TASK REQUIREMENTS | Search the material for the word "round" and report each line where it turns up.
*** Opening INFORMATION ***
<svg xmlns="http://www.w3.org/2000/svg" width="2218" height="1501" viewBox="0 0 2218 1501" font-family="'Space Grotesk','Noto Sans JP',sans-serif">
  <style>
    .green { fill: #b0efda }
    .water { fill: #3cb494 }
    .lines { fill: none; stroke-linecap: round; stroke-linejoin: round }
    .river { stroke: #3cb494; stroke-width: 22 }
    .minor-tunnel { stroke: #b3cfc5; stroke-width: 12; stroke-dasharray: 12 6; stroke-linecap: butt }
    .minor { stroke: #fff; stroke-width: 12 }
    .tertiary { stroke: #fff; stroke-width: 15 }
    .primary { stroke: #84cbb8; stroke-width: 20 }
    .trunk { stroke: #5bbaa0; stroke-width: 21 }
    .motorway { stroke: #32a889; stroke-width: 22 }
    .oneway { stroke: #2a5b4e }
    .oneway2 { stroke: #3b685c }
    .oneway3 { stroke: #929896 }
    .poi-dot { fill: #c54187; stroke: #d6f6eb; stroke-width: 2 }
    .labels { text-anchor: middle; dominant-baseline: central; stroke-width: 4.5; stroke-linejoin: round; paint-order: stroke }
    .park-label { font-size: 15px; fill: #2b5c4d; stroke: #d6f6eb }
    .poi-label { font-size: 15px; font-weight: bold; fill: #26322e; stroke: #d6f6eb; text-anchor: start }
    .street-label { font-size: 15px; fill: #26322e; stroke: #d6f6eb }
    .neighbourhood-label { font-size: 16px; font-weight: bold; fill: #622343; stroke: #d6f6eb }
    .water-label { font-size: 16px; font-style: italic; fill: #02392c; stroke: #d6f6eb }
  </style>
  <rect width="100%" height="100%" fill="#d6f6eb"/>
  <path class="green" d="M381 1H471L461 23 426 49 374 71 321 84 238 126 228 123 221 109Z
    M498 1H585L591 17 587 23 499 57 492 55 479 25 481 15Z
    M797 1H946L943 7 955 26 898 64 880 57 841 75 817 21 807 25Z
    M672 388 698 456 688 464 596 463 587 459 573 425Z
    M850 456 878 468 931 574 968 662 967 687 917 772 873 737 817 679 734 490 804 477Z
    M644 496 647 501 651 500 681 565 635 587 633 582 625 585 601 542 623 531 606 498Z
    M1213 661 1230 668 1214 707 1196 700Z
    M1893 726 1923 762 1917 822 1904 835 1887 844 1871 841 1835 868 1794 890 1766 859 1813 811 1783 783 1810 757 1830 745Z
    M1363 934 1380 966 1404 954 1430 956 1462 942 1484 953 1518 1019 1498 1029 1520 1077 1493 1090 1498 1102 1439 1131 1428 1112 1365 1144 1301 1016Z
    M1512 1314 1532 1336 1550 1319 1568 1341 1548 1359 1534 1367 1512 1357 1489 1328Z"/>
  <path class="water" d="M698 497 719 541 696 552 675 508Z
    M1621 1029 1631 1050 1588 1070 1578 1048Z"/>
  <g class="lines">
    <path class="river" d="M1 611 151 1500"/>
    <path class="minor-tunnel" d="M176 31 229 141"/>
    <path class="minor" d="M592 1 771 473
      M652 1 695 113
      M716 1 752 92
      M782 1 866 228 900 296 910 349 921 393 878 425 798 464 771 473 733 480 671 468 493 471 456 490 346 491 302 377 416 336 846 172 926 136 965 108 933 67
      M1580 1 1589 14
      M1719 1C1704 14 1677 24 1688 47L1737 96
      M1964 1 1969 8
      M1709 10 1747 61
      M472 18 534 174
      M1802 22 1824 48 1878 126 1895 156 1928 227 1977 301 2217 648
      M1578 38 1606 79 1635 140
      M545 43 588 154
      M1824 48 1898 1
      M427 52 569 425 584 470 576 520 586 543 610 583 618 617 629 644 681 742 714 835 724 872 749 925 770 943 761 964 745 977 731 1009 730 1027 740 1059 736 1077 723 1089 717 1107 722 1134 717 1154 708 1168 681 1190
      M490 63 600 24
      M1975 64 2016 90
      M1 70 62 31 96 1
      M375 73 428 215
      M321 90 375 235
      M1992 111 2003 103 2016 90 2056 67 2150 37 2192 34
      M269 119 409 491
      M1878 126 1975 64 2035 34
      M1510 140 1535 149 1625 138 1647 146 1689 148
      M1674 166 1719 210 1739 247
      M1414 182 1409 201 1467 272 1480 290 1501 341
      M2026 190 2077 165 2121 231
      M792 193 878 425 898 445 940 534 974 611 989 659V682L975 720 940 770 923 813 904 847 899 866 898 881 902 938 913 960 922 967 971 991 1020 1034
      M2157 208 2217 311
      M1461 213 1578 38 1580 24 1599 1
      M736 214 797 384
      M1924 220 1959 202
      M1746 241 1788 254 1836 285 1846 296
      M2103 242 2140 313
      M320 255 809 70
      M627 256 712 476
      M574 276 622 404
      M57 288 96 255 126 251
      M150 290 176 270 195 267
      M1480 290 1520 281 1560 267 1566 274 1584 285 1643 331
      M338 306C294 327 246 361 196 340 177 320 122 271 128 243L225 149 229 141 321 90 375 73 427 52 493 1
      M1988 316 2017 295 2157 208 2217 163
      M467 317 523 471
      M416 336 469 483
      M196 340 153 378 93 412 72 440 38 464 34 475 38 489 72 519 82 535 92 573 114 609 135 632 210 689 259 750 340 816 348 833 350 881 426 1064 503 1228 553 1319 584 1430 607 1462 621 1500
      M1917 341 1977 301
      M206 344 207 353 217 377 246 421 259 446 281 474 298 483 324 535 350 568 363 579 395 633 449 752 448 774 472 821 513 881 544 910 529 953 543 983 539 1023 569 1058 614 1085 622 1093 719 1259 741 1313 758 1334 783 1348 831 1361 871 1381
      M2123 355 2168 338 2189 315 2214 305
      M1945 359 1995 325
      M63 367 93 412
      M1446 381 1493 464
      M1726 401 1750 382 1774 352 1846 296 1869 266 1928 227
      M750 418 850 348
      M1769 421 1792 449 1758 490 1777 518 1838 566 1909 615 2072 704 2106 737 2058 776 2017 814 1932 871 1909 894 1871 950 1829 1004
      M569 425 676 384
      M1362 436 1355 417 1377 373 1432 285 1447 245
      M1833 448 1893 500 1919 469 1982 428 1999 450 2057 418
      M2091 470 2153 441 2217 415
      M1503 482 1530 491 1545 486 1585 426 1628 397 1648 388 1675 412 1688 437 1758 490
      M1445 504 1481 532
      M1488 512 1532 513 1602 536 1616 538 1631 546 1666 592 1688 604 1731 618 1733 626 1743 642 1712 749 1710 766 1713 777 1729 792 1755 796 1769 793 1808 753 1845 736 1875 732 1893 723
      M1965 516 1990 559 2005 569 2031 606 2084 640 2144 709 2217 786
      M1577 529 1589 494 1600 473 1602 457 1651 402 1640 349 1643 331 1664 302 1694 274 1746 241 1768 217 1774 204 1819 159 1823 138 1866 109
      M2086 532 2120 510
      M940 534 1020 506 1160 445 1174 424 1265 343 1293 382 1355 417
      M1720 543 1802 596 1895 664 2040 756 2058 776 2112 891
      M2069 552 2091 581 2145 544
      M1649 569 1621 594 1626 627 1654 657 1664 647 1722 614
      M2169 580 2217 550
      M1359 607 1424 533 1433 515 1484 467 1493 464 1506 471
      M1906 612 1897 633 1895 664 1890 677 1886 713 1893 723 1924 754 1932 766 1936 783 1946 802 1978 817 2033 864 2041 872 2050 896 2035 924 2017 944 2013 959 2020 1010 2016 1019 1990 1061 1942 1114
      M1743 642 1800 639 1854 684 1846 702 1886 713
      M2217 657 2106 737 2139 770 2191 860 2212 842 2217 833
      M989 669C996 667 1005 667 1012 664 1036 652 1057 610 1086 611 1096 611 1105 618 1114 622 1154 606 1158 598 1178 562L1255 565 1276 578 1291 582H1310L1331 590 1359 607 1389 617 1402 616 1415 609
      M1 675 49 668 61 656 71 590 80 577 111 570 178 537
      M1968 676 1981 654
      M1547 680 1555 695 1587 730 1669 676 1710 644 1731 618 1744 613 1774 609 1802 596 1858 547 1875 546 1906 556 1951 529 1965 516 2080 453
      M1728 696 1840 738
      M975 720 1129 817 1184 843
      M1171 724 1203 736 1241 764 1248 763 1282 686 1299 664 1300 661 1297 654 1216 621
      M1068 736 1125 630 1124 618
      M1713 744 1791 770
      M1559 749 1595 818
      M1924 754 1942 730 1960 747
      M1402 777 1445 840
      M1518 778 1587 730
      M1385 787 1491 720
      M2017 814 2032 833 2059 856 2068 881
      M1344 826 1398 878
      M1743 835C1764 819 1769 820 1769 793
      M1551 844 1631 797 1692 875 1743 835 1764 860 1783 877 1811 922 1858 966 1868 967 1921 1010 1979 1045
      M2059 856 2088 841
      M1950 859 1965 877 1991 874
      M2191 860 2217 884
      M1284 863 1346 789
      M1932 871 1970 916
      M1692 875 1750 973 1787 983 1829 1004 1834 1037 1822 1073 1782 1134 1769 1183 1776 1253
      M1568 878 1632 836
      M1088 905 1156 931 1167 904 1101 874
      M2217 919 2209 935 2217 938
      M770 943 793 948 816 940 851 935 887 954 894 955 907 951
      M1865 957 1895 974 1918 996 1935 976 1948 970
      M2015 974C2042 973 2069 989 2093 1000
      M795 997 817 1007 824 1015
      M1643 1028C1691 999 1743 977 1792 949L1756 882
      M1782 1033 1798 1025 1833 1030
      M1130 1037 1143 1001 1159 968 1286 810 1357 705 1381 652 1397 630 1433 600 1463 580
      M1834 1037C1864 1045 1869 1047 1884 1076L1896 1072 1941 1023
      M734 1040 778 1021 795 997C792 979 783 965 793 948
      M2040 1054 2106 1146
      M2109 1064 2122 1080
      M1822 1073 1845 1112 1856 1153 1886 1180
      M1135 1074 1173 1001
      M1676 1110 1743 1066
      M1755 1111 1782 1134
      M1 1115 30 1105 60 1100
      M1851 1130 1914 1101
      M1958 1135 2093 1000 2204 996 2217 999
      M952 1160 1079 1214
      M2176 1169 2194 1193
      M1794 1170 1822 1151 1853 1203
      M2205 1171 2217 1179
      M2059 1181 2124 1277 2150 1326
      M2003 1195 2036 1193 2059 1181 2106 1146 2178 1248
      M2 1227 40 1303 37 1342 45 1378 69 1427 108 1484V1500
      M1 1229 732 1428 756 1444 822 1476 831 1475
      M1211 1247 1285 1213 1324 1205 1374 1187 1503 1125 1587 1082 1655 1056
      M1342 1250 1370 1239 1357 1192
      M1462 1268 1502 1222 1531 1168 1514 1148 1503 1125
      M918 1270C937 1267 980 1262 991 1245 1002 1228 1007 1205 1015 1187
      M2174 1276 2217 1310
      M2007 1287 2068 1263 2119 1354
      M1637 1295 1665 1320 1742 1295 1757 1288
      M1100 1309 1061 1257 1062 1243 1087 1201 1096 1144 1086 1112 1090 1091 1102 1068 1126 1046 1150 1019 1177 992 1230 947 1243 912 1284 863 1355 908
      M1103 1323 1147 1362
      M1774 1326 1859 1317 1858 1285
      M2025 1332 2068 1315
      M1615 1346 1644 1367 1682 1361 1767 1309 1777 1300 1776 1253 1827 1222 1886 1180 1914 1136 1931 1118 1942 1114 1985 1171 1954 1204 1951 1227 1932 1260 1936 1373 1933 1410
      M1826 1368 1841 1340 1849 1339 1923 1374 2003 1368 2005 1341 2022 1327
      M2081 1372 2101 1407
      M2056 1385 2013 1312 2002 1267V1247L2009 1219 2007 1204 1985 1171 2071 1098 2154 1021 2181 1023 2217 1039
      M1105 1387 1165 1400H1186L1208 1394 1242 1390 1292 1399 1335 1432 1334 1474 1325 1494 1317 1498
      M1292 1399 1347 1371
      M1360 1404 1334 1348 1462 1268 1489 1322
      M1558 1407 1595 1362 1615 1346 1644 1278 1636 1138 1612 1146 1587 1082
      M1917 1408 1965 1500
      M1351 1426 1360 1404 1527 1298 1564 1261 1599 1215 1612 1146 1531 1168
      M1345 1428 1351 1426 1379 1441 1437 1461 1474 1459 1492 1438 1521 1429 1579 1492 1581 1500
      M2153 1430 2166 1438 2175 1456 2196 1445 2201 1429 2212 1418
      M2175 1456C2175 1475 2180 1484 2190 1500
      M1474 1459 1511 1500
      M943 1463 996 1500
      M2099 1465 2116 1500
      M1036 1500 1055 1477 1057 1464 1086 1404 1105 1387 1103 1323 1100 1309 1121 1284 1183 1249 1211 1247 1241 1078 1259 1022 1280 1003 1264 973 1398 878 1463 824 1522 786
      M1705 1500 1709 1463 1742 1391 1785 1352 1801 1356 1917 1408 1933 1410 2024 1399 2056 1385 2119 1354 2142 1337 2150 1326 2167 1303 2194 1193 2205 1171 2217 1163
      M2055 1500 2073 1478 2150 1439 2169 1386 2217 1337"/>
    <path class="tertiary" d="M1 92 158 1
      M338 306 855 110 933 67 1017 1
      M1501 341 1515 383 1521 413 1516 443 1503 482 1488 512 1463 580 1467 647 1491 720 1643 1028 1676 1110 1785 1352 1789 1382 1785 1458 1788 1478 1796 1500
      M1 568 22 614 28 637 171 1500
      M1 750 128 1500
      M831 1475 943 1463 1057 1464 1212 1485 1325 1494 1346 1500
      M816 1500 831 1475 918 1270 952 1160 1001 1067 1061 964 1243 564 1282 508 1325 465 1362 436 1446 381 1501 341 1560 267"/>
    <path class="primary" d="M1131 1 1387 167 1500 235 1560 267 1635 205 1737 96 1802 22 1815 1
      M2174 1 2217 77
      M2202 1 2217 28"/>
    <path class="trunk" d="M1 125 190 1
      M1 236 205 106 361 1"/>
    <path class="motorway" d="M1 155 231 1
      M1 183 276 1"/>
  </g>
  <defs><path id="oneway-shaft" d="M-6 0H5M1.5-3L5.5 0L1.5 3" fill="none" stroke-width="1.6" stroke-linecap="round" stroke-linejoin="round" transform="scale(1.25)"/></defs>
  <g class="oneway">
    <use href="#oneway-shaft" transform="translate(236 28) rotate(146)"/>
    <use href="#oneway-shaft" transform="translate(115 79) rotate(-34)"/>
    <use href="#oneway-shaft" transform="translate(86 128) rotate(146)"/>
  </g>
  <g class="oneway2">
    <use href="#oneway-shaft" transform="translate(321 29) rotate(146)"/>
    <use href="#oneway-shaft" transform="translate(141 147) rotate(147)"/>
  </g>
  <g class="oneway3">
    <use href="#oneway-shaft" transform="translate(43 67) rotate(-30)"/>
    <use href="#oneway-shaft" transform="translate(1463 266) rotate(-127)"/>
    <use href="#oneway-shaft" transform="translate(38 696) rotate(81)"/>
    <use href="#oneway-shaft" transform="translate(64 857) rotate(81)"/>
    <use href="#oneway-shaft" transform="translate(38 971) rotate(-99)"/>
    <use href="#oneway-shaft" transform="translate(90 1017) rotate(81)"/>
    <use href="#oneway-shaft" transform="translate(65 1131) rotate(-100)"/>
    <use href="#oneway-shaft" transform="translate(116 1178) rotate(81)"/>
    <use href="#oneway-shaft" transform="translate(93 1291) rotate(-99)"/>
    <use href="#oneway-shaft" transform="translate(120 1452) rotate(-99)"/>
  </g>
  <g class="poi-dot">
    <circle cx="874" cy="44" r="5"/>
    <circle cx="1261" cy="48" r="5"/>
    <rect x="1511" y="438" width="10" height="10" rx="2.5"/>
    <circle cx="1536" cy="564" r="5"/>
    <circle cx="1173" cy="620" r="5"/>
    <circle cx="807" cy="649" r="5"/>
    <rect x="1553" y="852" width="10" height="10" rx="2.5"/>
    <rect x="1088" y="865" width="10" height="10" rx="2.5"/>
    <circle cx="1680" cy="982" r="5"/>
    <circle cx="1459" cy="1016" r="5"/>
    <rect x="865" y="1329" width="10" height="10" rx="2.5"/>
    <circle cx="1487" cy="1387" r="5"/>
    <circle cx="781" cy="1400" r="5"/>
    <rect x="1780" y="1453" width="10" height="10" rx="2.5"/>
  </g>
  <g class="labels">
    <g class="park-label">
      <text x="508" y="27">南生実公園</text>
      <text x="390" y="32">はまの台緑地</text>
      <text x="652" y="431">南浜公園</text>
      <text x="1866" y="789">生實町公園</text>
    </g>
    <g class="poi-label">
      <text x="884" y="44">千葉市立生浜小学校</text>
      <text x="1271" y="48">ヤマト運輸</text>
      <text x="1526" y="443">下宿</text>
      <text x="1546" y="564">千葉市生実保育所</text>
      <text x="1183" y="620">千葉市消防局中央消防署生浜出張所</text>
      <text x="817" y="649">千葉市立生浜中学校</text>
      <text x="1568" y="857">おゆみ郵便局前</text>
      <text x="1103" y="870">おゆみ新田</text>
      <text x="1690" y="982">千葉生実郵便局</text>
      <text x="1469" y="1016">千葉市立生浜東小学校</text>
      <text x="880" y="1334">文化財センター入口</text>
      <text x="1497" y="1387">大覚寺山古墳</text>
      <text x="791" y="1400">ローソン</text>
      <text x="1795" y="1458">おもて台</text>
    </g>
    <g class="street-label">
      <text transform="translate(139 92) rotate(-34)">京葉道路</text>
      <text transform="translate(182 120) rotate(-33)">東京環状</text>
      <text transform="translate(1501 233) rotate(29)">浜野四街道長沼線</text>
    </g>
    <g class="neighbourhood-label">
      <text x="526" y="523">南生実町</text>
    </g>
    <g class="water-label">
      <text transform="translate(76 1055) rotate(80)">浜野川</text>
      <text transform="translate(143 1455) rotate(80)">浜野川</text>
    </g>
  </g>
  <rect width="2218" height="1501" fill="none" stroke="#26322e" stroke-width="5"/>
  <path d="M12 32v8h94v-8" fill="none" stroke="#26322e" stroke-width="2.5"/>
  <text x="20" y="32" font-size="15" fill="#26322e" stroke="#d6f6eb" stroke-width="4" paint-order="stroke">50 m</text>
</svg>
*** Closing INFORMATION ***
ANSWER SECTION |
    .lines { fill: none; stroke-linecap: round; stroke-linejoin: round }
    .labels { text-anchor: middle; dominant-baseline: central; stroke-width: 4.5; stroke-linejoin: round; paint-order: stroke }
  <defs><path id="oneway-shaft" d="M-6 0H5M1.5-3L5.5 0L1.5 3" fill="none" stroke-width="1.6" stroke-linecap="round" stroke-linejoin="round" transform="scale(1.25)"/></defs>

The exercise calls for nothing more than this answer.